<<<<

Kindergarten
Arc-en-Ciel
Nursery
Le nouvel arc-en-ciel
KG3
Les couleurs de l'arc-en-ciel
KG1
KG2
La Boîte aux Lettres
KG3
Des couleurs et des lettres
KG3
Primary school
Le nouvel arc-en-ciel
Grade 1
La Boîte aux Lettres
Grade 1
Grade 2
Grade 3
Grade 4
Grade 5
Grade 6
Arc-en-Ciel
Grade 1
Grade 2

>>>>

Problem details = From the data above, output every line exactly.

Task output =
Kindergarten
Arc-en-Ciel
Nursery
Le nouvel arc-en-ciel
KG3
Les couleurs de l'arc-en-ciel
KG1
KG2
La Boîte aux Lettres
KG3
Des couleurs et des lettres
KG3
Primary school
Le nouvel arc-en-ciel
Grade 1
La Boîte aux Lettres
Grade 1
Grade 2
Grade 3
Grade 4
Grade 5
Grade 6
Arc-en-Ciel
Grade 1
Grade 2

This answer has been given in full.